**POTONGAN TEKS:**
_____

Selasa, 04 Desember 2012

Ketika Mencontek Menjadi Karakter


Siapa yang waktu ulangan harian tidak pernah mencontek? Sering mendengar pernyataan itu di beberapa mata kuliah bukan? Sebenarnya pertanyaan tersebut membuat saya kikuk untuk menjawabnya. Karena saya sendiri pernah mencontek ketika di SD, bahkan hingga masa SMA. Jadi, bisa dikatakan saya selalu mempunyai pengalaman mencontek di setiap jenjang sekolah. Mungkin hal tersebut juga dialami oleh teman-teman. Namun tidak menutup kemungkinan, di antara teman-teman yang tidak pernah mencontek di sejarah ulangan hariannya.
Dalam penerapannya, mencontek memiliki banyak pengertian. Seperti halnya meniru jawaban orang lain, mengambil jawaban dari berbagai literatur ketika ulangan harian, dan masih banyak lagi yang lainnya. Namun, kita batasi masalah ini hanya pada kegiatan ulangan harian, ujian tengah semester, dan ujian akhir semester yang di dalamnya tidak memuat unsur open book.
Menindaklanjuti permasalahan di atas. Ketika mencontek sudah dijadikan budaya oleh pelajar. Bukan hanya sekedar ‘sebaiknya’ melainkan ‘seharusnya’ hal tersebut dihentikan. Bila kita mencoba menilik lebih jauh,  budaya mencotek ke depannya akan menimbulkan dampak yang sangat buruk apabila tidak segera diatasi. Karena pada dasarnya, kebiasaan mencontek disebabkan bukan karena ketidakmampuan kita. melainkan lebih ke ketidakmauan kita untuk mendapatkan hasil yang ingin dicapai dengan usaha yang maksimal.

_____

Lanjutkan tulisan tentang budaya mencontek di kalangan pelajar di atas, dimulai setelah kalimat terakhirnya.

**Isi halaman yang ditranskripsi:**
_____

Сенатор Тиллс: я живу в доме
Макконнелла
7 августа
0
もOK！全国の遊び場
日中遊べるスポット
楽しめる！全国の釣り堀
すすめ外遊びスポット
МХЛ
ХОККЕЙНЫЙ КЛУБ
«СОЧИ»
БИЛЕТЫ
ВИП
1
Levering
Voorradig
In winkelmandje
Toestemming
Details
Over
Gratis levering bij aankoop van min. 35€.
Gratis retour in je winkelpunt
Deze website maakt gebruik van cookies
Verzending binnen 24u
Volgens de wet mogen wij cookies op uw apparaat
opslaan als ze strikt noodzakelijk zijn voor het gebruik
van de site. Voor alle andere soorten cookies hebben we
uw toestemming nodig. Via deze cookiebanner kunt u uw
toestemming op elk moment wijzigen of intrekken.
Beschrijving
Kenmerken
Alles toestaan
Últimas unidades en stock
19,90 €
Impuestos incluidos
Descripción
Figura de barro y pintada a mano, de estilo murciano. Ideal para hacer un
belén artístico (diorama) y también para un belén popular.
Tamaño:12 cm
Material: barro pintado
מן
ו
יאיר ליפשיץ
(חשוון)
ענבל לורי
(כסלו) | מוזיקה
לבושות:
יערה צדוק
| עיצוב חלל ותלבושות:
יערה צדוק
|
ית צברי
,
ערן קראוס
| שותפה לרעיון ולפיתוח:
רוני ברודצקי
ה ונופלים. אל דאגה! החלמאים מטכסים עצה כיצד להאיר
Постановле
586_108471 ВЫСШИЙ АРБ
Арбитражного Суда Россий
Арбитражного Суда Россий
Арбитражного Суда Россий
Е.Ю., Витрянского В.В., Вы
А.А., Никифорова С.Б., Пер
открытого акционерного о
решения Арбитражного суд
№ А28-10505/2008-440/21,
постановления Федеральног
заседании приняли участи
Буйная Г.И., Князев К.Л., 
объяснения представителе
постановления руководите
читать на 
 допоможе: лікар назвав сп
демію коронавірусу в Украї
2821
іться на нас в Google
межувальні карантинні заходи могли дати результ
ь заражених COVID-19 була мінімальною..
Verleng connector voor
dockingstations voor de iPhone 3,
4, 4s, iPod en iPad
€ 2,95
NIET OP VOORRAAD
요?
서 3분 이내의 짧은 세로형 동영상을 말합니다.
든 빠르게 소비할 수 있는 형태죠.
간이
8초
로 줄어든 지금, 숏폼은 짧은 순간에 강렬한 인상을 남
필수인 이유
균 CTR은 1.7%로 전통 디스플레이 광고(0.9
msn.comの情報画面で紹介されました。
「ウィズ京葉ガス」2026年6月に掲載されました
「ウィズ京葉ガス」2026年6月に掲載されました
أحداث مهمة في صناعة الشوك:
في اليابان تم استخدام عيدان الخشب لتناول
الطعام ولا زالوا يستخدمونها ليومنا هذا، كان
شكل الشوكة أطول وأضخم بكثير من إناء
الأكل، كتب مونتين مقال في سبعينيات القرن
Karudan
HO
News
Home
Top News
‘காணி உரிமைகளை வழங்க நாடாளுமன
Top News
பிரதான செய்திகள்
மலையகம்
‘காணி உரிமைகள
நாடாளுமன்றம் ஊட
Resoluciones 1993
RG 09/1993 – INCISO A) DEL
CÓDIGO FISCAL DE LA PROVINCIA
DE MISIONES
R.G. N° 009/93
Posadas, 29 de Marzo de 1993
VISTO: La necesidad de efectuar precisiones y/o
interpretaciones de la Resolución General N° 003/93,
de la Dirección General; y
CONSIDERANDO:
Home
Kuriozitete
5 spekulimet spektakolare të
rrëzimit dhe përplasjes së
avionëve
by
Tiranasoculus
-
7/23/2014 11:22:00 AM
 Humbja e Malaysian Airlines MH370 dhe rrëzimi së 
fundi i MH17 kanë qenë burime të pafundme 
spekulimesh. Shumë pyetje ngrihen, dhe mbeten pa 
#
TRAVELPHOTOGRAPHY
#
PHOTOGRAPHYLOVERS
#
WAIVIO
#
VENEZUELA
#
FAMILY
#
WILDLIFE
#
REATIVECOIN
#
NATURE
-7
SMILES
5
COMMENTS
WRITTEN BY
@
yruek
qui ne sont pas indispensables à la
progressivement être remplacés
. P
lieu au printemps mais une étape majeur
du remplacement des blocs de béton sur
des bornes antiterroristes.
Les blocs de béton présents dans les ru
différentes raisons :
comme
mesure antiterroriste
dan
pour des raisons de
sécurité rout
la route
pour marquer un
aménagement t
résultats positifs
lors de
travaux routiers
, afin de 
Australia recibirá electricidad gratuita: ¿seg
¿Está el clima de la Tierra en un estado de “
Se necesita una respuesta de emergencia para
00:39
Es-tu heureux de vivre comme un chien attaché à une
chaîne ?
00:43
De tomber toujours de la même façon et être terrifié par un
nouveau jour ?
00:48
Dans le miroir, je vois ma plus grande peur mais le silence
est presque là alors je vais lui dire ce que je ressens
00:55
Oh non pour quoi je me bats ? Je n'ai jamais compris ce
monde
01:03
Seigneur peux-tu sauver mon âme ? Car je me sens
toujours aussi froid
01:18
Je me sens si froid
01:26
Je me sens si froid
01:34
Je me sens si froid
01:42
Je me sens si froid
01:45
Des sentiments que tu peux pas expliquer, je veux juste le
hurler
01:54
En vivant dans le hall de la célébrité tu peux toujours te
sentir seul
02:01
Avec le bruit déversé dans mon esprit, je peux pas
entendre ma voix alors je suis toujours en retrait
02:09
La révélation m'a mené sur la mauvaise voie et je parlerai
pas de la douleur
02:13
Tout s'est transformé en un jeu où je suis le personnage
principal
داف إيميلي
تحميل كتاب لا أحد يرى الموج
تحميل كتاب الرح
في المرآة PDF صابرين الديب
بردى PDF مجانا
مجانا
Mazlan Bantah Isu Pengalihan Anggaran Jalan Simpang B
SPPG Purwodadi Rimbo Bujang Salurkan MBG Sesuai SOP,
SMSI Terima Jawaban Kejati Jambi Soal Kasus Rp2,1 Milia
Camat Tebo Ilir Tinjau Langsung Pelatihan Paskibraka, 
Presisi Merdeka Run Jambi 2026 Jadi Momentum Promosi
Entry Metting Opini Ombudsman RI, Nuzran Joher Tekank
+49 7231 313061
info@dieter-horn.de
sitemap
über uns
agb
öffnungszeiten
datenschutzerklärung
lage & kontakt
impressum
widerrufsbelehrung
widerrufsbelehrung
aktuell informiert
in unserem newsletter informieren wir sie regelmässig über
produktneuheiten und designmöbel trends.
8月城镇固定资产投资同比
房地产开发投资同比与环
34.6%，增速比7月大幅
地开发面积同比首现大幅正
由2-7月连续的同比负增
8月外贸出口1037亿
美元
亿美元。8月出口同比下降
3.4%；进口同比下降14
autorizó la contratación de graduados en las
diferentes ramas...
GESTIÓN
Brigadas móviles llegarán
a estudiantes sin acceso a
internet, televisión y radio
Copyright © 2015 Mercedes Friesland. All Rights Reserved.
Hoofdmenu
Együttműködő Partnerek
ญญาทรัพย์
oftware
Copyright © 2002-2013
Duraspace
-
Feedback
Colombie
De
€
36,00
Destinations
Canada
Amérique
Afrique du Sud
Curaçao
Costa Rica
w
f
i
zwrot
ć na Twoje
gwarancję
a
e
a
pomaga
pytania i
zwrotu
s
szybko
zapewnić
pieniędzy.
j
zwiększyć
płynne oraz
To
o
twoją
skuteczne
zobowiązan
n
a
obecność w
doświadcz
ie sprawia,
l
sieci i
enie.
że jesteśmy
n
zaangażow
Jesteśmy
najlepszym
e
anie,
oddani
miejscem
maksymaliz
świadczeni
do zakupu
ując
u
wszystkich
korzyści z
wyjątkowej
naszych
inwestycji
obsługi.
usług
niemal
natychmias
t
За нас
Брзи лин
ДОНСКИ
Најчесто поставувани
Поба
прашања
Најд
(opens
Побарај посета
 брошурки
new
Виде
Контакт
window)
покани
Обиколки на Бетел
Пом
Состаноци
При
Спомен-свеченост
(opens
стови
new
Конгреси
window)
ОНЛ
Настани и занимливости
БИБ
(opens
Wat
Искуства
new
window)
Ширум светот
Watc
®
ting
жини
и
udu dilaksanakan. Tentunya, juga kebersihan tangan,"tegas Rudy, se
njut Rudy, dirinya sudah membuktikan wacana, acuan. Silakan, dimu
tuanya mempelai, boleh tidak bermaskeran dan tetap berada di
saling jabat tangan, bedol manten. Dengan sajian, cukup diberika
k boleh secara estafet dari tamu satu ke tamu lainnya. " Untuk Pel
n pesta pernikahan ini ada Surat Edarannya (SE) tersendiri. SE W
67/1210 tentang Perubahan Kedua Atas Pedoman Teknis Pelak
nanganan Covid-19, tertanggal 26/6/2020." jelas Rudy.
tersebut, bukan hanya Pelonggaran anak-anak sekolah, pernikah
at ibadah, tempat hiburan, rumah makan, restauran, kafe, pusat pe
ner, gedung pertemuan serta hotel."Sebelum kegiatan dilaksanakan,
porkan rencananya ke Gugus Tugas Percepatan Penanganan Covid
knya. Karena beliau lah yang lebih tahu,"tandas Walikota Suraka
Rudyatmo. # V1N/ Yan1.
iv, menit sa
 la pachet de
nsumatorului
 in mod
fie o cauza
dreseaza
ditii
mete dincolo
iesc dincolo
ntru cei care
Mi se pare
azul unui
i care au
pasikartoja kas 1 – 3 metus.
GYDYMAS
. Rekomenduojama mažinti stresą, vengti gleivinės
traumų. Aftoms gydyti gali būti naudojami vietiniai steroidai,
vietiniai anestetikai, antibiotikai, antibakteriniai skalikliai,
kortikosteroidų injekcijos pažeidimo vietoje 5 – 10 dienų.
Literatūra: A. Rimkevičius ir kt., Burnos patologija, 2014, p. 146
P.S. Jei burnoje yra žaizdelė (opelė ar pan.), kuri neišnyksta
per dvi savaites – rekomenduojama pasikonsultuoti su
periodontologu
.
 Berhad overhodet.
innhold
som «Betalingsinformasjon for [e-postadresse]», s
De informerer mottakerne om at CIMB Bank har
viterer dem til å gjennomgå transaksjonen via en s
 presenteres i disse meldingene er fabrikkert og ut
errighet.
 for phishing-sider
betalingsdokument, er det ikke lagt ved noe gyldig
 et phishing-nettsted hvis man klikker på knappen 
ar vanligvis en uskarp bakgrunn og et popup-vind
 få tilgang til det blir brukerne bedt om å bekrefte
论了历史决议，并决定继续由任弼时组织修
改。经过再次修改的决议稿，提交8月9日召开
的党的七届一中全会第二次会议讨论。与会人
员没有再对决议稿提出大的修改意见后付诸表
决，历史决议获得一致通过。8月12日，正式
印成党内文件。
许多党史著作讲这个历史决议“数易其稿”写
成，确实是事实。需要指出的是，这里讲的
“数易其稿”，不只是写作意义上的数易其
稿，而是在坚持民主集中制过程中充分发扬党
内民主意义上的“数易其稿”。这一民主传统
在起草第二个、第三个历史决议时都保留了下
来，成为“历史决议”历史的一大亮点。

_____

**JAWABAN:**
Saya akan mengambil pandangan yang dikatakan oleh Stephen R. Covey dalam bukunya yang memuat tentang penciptaan karakter, “Taburlah gagasan, petiklah perbuatan, taburlah perbuatan, petiklah kebiasaan, taburlah kebiasaan, petiklah karakter, taburlah karakter, petiklah nasib”. Jadi, bila diperinci. Mencontek berasal dari pemikiran kita, bahwa kita tidak perlu melakukan usaha yang besar untuk mendapatkan nilai yang baik. Kemudian diwujudkan dalam bentuk tindakan. Yang dari tindakan tersebut dilakukan secara berulang-ulang hingga menjadi sebuah kebiasaan. Dan kebiasaan yang tetap dipertahankan akan menjadi sebuah karakter.
Apakah teman-teman sudah mampu menggambarkan dampaknya? Ketika mencontek itu sudah menjadi karakter. Yang sudah barang tentu, karakter akan dibawa kemanapun, di manapun, dan di kesempatan apapun kita berada. Lalu, bagaiman dengan masa perkuliahan kita? bahkan lebuh jauh lagi, kalau kita sudah terjun ke masyarakat dengan karakter suka mencontek? Salah satu dampak  yang saya contohkan adalah kita tidak mampu bersaing secara sehat di sendi-sendi kehidupan. Dan sudah tentu masih banyak lagi dampak buruk yang akan timbul, karena kita terbiasa ‘dinina bobokan’ oleh mencontek itu sendiri.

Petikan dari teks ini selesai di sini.